**Source information:**
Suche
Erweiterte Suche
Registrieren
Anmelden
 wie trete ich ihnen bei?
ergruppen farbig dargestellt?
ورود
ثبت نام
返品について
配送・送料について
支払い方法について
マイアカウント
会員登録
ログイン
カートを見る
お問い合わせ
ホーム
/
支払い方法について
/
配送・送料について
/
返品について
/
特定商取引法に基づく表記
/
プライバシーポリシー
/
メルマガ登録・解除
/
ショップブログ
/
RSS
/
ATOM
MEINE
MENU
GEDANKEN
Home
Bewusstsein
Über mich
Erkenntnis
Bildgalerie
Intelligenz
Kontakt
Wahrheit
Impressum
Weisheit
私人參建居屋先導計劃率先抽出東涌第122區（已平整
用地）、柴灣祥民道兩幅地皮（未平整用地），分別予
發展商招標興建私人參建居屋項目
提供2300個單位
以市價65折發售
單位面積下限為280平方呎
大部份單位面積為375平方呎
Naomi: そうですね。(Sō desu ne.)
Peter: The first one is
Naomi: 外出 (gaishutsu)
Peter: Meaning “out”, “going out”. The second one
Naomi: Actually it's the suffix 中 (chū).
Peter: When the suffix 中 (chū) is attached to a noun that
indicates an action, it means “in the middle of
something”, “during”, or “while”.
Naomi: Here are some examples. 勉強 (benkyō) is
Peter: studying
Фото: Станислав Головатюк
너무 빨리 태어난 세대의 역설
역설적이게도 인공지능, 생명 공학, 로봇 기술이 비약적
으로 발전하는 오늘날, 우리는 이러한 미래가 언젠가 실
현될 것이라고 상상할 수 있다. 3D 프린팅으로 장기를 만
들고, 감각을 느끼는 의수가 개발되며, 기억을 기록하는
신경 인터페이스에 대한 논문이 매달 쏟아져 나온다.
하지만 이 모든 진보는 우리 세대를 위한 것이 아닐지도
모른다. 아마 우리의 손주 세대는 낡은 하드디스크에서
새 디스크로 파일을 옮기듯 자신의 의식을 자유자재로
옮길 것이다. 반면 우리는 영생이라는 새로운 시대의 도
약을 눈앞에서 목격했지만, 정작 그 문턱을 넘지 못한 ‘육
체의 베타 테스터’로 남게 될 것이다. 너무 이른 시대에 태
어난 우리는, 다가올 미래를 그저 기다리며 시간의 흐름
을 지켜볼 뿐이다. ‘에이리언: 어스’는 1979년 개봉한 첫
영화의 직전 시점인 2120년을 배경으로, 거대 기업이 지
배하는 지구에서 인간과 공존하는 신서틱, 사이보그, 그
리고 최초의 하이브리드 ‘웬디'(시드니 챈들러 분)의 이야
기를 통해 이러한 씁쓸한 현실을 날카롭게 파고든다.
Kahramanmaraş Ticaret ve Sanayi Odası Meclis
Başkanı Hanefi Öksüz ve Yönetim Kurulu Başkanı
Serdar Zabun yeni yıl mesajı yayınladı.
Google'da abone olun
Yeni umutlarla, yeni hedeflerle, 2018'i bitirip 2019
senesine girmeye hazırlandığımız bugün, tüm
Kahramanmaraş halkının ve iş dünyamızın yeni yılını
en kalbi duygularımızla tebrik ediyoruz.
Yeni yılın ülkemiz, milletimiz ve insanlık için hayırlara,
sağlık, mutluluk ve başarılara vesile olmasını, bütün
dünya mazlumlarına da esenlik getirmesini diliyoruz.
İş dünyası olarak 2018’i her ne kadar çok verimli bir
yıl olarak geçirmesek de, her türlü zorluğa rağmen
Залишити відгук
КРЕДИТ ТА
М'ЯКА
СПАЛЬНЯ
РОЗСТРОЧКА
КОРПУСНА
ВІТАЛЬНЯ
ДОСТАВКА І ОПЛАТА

**What to work on:** Copy out the line containing "The second one", then every line after it through the end of the listing, exactly and with nothing else.

**Result of the exercise:**
Peter: Meaning “out”, “going out”. The second one
Naomi: Actually it's the suffix 中 (chū).
Peter: When the suffix 中 (chū) is attached to a noun that
indicates an action, it means “in the middle of
something”, “during”, or “while”.
Naomi: Here are some examples. 勉強 (benkyō) is
Peter: studying
Фото: Станислав Головатюк
너무 빨리 태어난 세대의 역설
역설적이게도 인공지능, 생명 공학, 로봇 기술이 비약적
으로 발전하는 오늘날, 우리는 이러한 미래가 언젠가 실
현될 것이라고 상상할 수 있다. 3D 프린팅으로 장기를 만
들고, 감각을 느끼는 의수가 개발되며, 기억을 기록하는
신경 인터페이스에 대한 논문이 매달 쏟아져 나온다.
하지만 이 모든 진보는 우리 세대를 위한 것이 아닐지도
모른다. 아마 우리의 손주 세대는 낡은 하드디스크에서
새 디스크로 파일을 옮기듯 자신의 의식을 자유자재로
옮길 것이다. 반면 우리는 영생이라는 새로운 시대의 도
약을 눈앞에서 목격했지만, 정작 그 문턱을 넘지 못한 ‘육
체의 베타 테스터’로 남게 될 것이다. 너무 이른 시대에 태
어난 우리는, 다가올 미래를 그저 기다리며 시간의 흐름
을 지켜볼 뿐이다. ‘에이리언: 어스’는 1979년 개봉한 첫
영화의 직전 시점인 2120년을 배경으로, 거대 기업이 지
배하는 지구에서 인간과 공존하는 신서틱, 사이보그, 그
리고 최초의 하이브리드 ‘웬디'(시드니 챈들러 분)의 이야
기를 통해 이러한 씁쓸한 현실을 날카롭게 파고든다.
Kahramanmaraş Ticaret ve Sanayi Odası Meclis
Başkanı Hanefi Öksüz ve Yönetim Kurulu Başkanı
Serdar Zabun yeni yıl mesajı yayınladı.
Google'da abone olun
Yeni umutlarla, yeni hedeflerle, 2018'i bitirip 2019
senesine girmeye hazırlandığımız bugün, tüm
Kahramanmaraş halkının ve iş dünyamızın yeni yılını
en kalbi duygularımızla tebrik ediyoruz.
Yeni yılın ülkemiz, milletimiz ve insanlık için hayırlara,
sağlık, mutluluk ve başarılara vesile olmasını, bütün
dünya mazlumlarına da esenlik getirmesini diliyoruz.
İş dünyası olarak 2018’i her ne kadar çok verimli bir
yıl olarak geçirmesek de, her türlü zorluğa rağmen
Залишити відгук
КРЕДИТ ТА
М'ЯКА
СПАЛЬНЯ
РОЗСТРОЧКА
КОРПУСНА
ВІТАЛЬНЯ
ДОСТАВКА І ОПЛАТА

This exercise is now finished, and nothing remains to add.